Die Lüftung bläst nur an die Windschutzscheibe - da muss also nochmal jemand nach schauen, warum man die nicht umstellen kann. Die Kupplung der Klimaanlage klemmt auch noch - auch ein Fall für jemanden, der weiß, an welchem Ende man einen Schraubenzieher festhält. Dafür hat der Wagen sogar eine elektrische Sitzverstellung auf der Fahrerseite - schickes Extra. Andererseits geht das Radio nicht, da keiner mehr den Code kennt.

Auf der Autobahn dann allmähliche Geschwindigkeitsaufnahme bis ca. 150km/h - fühlt sich ganz gut an, der Motor schnurrt. In den Rückspiegel geschaut, kein Fahrzeug hinter mir gesehen und mal einen stärkeren Bremstest gemacht... Naja - man braucht dann schon größere Teile der Fahrbahn - und zwar in jegliche Richtung. Aber alles in allem: Der Wagen fährt.

Die Sache mit dem Wasser

In Ludwigsburg angekommen also vor der Garage kurz geparkt, Garagentor aufgemacht und um den Wagen gelaufen. Nichts wackelt, nichts zischt, seidenweicher Lauf. Soviel Auto für sowenig Geld.

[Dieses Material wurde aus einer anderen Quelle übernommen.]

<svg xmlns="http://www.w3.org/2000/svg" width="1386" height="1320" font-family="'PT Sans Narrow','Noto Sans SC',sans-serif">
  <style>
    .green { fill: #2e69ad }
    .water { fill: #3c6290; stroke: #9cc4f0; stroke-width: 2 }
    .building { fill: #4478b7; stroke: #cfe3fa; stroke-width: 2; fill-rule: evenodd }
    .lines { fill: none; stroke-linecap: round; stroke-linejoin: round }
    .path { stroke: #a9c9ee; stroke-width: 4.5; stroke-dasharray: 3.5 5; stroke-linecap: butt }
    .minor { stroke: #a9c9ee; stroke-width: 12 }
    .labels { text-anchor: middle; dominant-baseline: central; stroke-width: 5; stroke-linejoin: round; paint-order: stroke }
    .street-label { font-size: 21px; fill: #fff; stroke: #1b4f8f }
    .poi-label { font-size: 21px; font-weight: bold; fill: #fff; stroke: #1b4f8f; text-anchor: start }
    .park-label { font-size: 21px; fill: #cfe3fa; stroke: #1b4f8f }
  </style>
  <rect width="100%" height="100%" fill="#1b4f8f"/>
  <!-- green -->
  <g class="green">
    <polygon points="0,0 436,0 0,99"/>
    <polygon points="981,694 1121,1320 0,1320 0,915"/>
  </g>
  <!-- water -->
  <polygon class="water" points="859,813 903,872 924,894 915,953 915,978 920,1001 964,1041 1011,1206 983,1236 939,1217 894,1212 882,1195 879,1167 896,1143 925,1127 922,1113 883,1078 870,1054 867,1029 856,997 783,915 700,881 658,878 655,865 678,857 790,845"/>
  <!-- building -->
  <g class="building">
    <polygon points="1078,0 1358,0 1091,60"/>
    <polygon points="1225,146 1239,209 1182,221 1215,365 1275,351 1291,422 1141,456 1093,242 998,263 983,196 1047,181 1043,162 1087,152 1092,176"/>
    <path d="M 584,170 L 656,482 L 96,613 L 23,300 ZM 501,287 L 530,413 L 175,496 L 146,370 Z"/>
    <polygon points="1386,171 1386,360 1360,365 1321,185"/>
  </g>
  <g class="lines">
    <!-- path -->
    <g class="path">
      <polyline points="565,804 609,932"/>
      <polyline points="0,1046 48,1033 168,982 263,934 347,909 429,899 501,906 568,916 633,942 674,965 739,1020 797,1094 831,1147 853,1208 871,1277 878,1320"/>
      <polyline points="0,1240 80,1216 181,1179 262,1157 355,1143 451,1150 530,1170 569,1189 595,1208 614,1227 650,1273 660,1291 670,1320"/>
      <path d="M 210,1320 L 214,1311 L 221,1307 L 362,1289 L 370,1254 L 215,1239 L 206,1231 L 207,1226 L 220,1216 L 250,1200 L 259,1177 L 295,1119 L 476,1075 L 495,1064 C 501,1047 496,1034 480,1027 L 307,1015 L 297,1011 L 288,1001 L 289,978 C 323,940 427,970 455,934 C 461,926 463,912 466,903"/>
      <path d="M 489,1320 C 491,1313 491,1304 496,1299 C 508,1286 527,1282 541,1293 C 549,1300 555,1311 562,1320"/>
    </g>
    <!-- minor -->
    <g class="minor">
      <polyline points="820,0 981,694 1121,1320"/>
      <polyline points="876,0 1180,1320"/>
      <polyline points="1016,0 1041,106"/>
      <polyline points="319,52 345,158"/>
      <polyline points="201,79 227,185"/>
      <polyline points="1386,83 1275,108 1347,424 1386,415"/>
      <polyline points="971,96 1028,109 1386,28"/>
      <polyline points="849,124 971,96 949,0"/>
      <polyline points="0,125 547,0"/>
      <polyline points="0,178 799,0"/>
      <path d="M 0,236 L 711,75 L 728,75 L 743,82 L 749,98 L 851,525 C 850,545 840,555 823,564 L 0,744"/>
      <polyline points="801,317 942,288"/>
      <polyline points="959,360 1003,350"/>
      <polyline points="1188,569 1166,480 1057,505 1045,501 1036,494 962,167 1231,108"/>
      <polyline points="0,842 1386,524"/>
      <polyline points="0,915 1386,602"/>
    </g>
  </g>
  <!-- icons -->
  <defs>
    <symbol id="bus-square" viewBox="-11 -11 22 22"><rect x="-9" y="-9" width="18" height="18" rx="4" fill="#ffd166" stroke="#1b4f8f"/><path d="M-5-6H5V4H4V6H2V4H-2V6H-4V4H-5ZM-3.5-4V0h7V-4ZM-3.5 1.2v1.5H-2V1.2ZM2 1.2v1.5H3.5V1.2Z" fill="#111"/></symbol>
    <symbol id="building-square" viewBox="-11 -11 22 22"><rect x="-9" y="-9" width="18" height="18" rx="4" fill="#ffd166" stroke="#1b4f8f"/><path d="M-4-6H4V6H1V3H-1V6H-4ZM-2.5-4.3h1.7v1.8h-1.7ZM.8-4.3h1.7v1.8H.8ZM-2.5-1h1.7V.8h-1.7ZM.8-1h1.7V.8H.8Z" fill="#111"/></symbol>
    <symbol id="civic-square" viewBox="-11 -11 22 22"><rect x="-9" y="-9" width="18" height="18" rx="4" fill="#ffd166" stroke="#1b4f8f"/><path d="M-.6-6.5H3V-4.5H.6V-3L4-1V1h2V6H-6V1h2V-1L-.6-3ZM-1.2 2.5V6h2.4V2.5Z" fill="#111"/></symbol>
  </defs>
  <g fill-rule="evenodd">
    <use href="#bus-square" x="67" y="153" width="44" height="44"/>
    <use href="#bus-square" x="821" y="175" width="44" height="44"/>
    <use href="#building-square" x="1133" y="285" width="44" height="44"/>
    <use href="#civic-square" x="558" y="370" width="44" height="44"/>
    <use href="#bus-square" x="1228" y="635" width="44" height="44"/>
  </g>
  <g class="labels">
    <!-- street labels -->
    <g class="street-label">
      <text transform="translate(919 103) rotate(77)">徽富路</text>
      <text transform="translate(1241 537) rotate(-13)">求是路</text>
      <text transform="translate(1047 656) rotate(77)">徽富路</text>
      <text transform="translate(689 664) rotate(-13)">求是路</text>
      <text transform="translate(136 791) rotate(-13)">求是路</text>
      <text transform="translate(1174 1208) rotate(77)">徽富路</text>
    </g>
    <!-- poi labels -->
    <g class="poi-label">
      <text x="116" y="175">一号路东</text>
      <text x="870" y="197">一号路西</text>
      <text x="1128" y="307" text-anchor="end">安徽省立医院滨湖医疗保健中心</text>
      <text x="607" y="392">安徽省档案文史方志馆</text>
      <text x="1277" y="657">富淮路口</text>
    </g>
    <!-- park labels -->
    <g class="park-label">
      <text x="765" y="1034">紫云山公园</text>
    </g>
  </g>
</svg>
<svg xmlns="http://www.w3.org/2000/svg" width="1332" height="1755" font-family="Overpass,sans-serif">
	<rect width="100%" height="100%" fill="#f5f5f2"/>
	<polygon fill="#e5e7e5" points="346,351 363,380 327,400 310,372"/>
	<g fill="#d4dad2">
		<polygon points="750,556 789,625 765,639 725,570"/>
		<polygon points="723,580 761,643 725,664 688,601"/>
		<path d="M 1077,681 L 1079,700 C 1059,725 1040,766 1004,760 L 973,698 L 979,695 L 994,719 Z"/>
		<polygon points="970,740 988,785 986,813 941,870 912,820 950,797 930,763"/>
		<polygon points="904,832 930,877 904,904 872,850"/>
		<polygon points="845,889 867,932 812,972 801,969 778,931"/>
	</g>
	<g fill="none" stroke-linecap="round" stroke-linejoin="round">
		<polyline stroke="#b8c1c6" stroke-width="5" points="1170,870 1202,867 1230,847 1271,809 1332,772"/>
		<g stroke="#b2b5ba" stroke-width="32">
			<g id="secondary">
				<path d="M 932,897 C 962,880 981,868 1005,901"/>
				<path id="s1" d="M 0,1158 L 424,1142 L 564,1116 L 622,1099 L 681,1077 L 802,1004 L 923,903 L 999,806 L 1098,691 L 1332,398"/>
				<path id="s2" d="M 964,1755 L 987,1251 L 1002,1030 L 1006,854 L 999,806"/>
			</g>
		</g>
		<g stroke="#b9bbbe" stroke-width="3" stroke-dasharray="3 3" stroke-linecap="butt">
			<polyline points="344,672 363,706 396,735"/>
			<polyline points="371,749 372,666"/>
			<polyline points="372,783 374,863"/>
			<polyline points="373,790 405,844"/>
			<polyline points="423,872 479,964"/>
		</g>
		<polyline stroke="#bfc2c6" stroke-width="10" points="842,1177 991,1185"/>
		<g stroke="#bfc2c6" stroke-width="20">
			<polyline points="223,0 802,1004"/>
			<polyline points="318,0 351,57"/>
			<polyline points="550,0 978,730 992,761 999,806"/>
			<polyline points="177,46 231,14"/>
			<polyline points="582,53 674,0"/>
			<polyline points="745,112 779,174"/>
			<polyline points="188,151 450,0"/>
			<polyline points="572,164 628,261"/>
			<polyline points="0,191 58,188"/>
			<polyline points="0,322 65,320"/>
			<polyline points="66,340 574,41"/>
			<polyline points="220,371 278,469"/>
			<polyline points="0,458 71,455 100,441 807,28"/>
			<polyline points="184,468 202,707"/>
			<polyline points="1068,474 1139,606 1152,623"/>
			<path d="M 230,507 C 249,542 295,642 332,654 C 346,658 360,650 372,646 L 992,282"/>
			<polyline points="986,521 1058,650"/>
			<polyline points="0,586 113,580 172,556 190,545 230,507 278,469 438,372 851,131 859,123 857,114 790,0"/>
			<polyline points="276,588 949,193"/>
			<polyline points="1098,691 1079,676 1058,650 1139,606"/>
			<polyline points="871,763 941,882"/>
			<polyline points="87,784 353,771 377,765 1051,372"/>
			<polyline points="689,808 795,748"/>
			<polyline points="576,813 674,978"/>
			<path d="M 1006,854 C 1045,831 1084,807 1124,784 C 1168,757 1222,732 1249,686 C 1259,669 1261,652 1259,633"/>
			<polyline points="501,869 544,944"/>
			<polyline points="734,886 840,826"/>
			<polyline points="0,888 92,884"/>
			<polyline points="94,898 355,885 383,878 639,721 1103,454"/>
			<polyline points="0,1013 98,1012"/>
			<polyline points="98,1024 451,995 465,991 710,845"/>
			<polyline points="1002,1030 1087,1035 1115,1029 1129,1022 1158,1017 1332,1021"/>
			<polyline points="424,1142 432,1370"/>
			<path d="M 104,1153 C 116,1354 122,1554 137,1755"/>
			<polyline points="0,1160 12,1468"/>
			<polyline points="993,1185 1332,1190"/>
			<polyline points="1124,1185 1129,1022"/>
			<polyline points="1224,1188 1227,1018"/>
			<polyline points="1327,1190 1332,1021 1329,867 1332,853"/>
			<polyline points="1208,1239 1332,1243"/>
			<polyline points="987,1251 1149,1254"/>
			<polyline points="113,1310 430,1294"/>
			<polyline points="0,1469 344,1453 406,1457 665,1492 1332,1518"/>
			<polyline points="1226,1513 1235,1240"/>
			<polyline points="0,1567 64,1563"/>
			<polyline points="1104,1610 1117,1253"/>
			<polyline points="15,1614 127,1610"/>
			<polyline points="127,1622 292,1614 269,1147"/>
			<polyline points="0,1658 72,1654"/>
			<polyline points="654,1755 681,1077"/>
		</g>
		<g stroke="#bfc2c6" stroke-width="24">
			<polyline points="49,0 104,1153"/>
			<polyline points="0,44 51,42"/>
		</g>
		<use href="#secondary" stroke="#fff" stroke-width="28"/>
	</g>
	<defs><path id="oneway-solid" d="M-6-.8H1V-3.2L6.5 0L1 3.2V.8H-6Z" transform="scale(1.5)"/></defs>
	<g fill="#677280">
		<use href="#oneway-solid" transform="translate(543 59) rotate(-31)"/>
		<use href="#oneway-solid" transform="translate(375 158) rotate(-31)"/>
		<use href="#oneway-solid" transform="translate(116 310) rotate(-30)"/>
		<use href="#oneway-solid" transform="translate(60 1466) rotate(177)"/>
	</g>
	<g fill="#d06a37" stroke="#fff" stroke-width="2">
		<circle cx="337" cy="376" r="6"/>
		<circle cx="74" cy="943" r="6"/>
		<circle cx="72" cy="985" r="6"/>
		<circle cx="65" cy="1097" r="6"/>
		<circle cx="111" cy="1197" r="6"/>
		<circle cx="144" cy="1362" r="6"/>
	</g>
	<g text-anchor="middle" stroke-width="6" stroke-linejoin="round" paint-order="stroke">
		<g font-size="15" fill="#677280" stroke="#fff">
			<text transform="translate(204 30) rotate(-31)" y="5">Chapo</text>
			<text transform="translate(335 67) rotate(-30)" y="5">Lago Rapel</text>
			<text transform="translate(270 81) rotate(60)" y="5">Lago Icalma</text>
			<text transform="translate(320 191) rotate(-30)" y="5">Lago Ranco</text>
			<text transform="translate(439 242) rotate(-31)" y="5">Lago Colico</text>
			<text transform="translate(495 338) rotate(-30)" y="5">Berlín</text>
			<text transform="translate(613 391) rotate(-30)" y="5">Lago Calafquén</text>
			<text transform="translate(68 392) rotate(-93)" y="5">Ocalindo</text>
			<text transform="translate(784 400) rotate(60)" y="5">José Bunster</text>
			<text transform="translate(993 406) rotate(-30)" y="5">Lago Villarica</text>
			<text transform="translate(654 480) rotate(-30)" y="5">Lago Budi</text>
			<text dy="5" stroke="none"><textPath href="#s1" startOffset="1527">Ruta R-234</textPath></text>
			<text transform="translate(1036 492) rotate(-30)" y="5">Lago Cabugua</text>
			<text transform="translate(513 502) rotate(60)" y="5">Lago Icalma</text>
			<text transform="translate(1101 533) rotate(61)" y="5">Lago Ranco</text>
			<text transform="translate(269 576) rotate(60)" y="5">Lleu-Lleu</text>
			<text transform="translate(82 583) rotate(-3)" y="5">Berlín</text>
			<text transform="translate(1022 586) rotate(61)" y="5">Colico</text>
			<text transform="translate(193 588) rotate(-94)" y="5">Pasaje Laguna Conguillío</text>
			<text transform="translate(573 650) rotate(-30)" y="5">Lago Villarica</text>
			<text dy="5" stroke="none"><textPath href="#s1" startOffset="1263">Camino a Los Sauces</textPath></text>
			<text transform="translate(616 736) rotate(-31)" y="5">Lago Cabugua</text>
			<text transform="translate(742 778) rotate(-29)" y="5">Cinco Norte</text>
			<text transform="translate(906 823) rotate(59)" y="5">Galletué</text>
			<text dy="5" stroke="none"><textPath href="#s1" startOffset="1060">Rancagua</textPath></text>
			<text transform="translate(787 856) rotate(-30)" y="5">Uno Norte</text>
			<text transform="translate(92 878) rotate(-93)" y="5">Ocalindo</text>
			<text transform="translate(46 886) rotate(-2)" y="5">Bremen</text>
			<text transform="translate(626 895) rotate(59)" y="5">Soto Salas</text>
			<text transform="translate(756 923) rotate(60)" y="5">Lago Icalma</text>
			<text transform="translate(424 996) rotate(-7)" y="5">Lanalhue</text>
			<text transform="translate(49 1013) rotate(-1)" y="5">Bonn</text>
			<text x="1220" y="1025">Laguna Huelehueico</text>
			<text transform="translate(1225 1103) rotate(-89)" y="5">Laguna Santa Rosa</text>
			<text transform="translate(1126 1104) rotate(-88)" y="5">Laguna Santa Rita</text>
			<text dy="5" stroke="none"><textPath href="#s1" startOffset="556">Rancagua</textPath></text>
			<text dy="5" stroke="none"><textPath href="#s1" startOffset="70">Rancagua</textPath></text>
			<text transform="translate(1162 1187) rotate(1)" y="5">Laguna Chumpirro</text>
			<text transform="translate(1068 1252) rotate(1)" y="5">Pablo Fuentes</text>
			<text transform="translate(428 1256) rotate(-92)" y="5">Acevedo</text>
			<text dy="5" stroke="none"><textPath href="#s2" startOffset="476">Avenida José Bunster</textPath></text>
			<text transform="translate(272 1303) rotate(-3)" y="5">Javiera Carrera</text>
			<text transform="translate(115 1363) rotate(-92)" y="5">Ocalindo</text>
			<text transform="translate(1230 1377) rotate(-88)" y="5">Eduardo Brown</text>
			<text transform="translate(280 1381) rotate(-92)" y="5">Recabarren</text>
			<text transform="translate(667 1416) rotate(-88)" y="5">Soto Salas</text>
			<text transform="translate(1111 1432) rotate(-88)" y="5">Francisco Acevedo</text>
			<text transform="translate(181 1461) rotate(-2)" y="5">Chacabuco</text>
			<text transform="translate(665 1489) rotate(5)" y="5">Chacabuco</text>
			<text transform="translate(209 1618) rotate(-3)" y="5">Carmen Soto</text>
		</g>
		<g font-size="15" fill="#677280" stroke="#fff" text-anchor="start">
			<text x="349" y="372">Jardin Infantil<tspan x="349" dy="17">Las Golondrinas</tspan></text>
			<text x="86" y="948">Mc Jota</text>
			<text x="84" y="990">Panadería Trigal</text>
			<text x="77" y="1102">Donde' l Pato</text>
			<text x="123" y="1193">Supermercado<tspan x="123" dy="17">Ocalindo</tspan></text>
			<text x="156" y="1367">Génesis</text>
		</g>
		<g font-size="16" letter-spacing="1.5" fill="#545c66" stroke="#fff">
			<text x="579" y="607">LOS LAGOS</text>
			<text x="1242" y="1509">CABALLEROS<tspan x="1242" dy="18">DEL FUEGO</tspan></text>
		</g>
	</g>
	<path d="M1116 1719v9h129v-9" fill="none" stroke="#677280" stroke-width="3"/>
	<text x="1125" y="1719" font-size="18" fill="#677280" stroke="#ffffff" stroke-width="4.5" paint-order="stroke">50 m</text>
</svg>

Also wieder rein in den Wagen und in die Garage gefahren. Auf einmal ein Knacken, dann ein lautes Zischen und reichlich Wasserdampf - und eine schnell größer werdende Wasserpfütze unter dem Wagen. Sh*t. Was kann das denn nun sein?

Als routinierter Autofahrer also mit dem Wagen ab zu Werkstatt. Fachmännischer Blick und eine schnelle Diagnose: Die Wasserpumpe ist hin. Meinen laienhaften Sachverstand zusammennehmend ist mir klar, dass dieses Fahrzeug nicht luftgekühlt zu sein scheint und daher die Existenz einer funktionierenden Wasserpumpe eine notwendige Voraussetzung für das Funktionieren des Motors sein wird. 

Sh*t.

Ist halt so. Kann jetzt keiner ändern. Also steht der Wagen jetzt in der Werkstatt und soll bis Freitag fertig sein. Ist jetzt nicht die vertrauensvollste Werkstatt, aber ohne Wasserpumpe ist die Reichweite sehr eingeschränkt. "beggars can't be choosers". Ist halt so.

Als Grundoptimist vom Niederrhein gilt auch hier: Ist noch immer gut gegangen. Also wird der Wagen fertig werden - dann kommt als nächstes das Autoradio dran. Aber dazu ein ander mal. Und ehrlich: Lieber hier das Problem mit der Wasserpumpe als in Mauretanien oder mitten im Atlasgebirge.